YOUR ASSIGNMENT: Output every line of the rows below as a JSON list of strings, one string per line, with blank lines omitted.

(Collected data)
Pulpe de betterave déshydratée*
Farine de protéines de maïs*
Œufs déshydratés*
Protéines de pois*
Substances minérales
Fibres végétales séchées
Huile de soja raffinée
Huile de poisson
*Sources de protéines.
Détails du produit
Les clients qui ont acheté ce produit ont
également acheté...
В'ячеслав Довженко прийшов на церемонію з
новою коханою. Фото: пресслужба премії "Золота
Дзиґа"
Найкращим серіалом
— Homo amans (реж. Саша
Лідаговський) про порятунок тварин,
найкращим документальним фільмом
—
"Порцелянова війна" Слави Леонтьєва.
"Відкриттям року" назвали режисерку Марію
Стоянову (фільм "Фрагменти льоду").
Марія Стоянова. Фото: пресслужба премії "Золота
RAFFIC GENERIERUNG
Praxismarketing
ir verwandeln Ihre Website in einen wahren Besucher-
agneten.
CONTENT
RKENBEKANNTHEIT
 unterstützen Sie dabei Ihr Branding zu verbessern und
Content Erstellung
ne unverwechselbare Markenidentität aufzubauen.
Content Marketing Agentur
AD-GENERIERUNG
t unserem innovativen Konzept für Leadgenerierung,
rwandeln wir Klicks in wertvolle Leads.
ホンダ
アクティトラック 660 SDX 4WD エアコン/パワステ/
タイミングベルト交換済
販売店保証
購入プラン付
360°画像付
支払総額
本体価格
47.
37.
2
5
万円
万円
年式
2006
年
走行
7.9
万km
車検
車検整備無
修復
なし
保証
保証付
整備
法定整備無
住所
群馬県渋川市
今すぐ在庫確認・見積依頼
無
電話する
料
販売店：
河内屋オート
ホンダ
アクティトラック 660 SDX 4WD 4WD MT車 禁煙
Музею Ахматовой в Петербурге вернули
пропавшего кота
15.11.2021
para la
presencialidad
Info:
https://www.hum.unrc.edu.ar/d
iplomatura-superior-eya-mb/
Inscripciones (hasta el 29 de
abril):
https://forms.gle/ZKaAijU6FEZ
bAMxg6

RESPONSE AREA:
[
  "Pulpe de betterave déshydratée*",
  "Farine de protéines de maïs*",
  "Œufs déshydratés*",
  "Protéines de pois*",
  "Substances minérales",
  "Fibres végétales séchées",
  "Huile de soja raffinée",
  "Huile de poisson",
  "*Sources de protéines.",
  "Détails du produit",
  "Les clients qui ont acheté ce produit ont",
  "également acheté...",
  "В'ячеслав Довженко прийшов на церемонію з",
  "новою коханою. Фото: пресслужба премії \"Золота",
  "Дзиґа\"",
  "Найкращим серіалом",
  "— Homo amans (реж. Саша",
  "Лідаговський) про порятунок тварин,",
  "найкращим документальним фільмом",
  "—",
  "\"Порцелянова війна\" Слави Леонтьєва.",
  "\"Відкриттям року\" назвали режисерку Марію",
  "Стоянову (фільм \"Фрагменти льоду\").",
  "Марія Стоянова. Фото: пресслужба премії \"Золота",
  "RAFFIC GENERIERUNG",
  "Praxismarketing",
  "ir verwandeln Ihre Website in einen wahren Besucher-",
  "agneten.",
  "CONTENT",
  "RKENBEKANNTHEIT",
  " unterstützen Sie dabei Ihr Branding zu verbessern und",
  "Content Erstellung",
  "ne unverwechselbare Markenidentität aufzubauen.",
  "Content Marketing Agentur",
  "AD-GENERIERUNG",
  "t unserem innovativen Konzept für Leadgenerierung,",
  "rwandeln wir Klicks in wertvolle Leads.",
  "ホンダ",
  "アクティトラック 660 SDX 4WD エアコン/パワステ/",
  "タイミングベルト交換済",
  "販売店保証",
  "購入プラン付",
  "360°画像付",
  "支払総額",
  "本体価格",
  "47.",
  "37.",
  "2",
  "5",
  "万円",
  "万円",
  "年式",
  "2006",
  "年",
  "走行",
  "7.9",
  "万km",
  "車検",
  "車検整備無",
  "修復",
  "なし",
  "保証",
  "保証付",
  "整備",
  "法定整備無",
  "住所",
  "群馬県渋川市",
  "今すぐ在庫確認・見積依頼",
  "無",
  "電話する",
  "料",
  "販売店：",
  "河内屋オート",
  "ホンダ",
  "アクティトラック 660 SDX 4WD 4WD MT車 禁煙",
  "Музею Ахматовой в Петербурге вернули",
  "пропавшего кота",
  "15.11.2021",
  "para la",
  "presencialidad",
  "Info:",
  "https://www.hum.unrc.edu.ar/d",
  "iplomatura-superior-eya-mb/",
  "Inscripciones (hasta el 29 de",
  "abril):",
  "https://forms.gle/ZKaAijU6FEZ",
  "bAMxg6"
]